(Dataset entries)
◆ ◆ ◆ ◆ ◆
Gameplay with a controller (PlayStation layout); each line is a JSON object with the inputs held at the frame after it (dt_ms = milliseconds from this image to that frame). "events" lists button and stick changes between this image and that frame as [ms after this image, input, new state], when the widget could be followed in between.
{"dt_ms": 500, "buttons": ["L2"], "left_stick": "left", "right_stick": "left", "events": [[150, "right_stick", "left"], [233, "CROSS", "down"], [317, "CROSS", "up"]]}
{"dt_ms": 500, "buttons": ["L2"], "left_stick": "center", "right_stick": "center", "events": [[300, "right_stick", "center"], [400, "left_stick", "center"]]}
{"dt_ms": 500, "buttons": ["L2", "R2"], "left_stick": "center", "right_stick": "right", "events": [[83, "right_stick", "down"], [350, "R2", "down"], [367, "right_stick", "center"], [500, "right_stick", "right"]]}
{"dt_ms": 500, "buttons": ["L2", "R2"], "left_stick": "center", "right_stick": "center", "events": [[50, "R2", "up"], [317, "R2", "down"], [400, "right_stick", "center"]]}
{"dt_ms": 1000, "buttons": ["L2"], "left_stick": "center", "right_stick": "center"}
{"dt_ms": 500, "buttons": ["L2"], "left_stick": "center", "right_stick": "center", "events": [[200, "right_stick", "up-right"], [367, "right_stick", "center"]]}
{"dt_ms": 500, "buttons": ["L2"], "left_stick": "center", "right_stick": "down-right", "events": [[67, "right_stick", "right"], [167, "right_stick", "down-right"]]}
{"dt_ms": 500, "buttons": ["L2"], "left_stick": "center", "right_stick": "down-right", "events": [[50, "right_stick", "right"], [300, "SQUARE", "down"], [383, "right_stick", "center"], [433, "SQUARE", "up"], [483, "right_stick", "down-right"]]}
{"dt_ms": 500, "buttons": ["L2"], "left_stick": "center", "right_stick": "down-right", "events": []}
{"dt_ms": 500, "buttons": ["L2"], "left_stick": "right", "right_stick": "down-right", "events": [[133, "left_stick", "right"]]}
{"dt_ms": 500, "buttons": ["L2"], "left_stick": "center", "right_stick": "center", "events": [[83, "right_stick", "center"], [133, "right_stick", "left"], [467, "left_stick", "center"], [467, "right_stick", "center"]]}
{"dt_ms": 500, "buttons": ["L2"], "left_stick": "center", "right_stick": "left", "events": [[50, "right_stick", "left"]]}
◆ ◆ ◆ ◆ ◆
→ **WHAT TO WORK ON**:
Every entry is to be transcribed exactly as it stands.

→ **ANSWER BOX**:
Gameplay with a controller (PlayStation layout); each line is a JSON object with the inputs held at the frame after it (dt_ms = milliseconds from this image to that frame). "events" lists button and stick changes between this image and that frame as [ms after this image, input, new state], when the widget could be followed in between.
{"dt_ms": 500, "buttons": ["L2"], "left_stick": "left", "right_stick": "left", "events": [[150, "right_stick", "left"], [233, "CROSS", "down"], [317, "CROSS", "up"]]}
{"dt_ms": 500, "buttons": ["L2"], "left_stick": "center", "right_stick": "center", "events": [[300, "right_stick", "center"], [400, "left_stick", "center"]]}
{"dt_ms": 500, "buttons": ["L2", "R2"], "left_stick": "center", "right_stick": "right", "events": [[83, "right_stick", "down"], [350, "R2", "down"], [367, "right_stick", "center"], [500, "right_stick", "right"]]}
{"dt_ms": 500, "buttons": ["L2", "R2"], "left_stick": "center", "right_stick": "center", "events": [[50, "R2", "up"], [317, "R2", "down"], [400, "right_stick", "center"]]}
{"dt_ms": 1000, "buttons": ["L2"], "left_stick": "center", "right_stick": "center"}
{"dt_ms": 500, "buttons": ["L2"], "left_stick": "center", "right_stick": "center", "events": [[200, "right_stick", "up-right"], [367, "right_stick", "center"]]}
{"dt_ms": 500, "buttons": ["L2"], "left_stick": "center", "right_stick": "down-right", "events": [[67, "right_stick", "right"], [167, "right_stick", "down-right"]]}
{"dt_ms": 500, "buttons": ["L2"], "left_stick": "center", "right_stick": "down-right", "events": [[50, "right_stick", "right"], [300, "SQUARE", "down"], [383, "right_stick", "center"], [433, "SQUARE", "up"], [483, "right_stick", "down-right"]]}
{"dt_ms": 500, "buttons": ["L2"], "left_stick": "center", "right_stick": "down-right", "events": []}
{"dt_ms": 500, "buttons": ["L2"], "left_stick": "right", "right_stick": "down-right", "events": [[133, "left_stick", "right"]]}
{"dt_ms": 500, "buttons": ["L2"], "left_stick": "center", "right_stick": "center", "events": [[83, "right_stick", "center"], [133, "right_stick", "left"], [467, "left_stick", "center"], [467, "right_stick", "center"]]}
{"dt_ms": 500, "buttons": ["L2"], "left_stick": "center", "right_stick": "left", "events": [[50, "right_stick", "left"]]}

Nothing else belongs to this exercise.